═════ Task input ═════

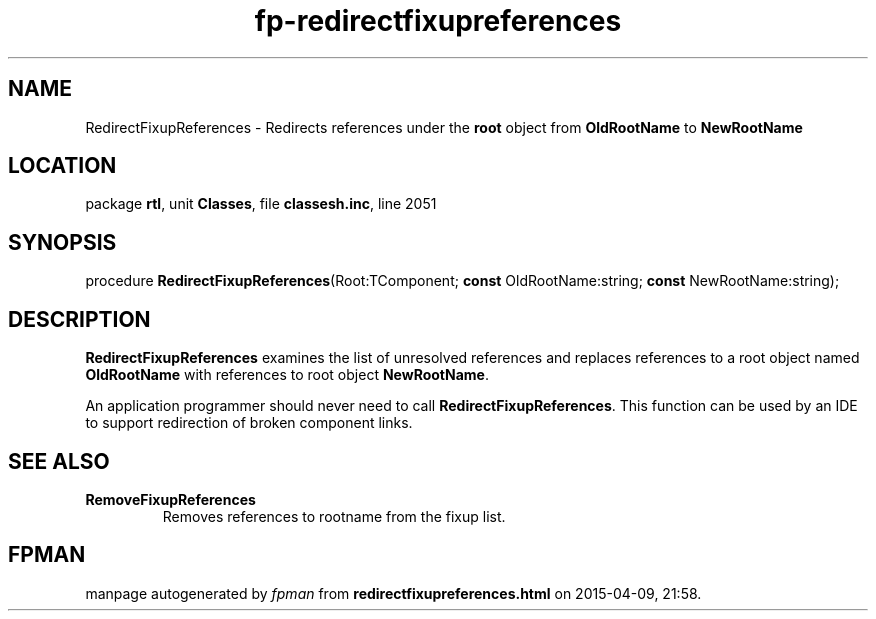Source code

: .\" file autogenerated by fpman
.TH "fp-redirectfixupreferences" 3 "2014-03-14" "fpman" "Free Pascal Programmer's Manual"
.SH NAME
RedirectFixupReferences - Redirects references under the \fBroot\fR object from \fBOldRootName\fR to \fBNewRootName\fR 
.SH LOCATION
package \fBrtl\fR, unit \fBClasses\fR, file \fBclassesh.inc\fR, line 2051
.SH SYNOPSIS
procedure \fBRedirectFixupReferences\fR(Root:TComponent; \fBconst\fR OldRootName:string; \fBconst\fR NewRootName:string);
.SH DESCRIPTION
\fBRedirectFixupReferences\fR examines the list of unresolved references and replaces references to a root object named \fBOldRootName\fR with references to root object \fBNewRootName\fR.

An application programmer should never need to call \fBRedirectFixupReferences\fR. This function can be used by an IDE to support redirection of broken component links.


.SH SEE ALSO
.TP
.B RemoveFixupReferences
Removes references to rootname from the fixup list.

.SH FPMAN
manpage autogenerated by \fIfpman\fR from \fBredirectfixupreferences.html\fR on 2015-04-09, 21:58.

═════

Problem statement: Copy every line of the data that holds the string "autogenerated".

Result of this task:
: .\" file autogenerated by fpman
manpage autogenerated by \fIfpman\fR from \fBredirectfixupreferences.html\fR on 2015-04-09, 21:58.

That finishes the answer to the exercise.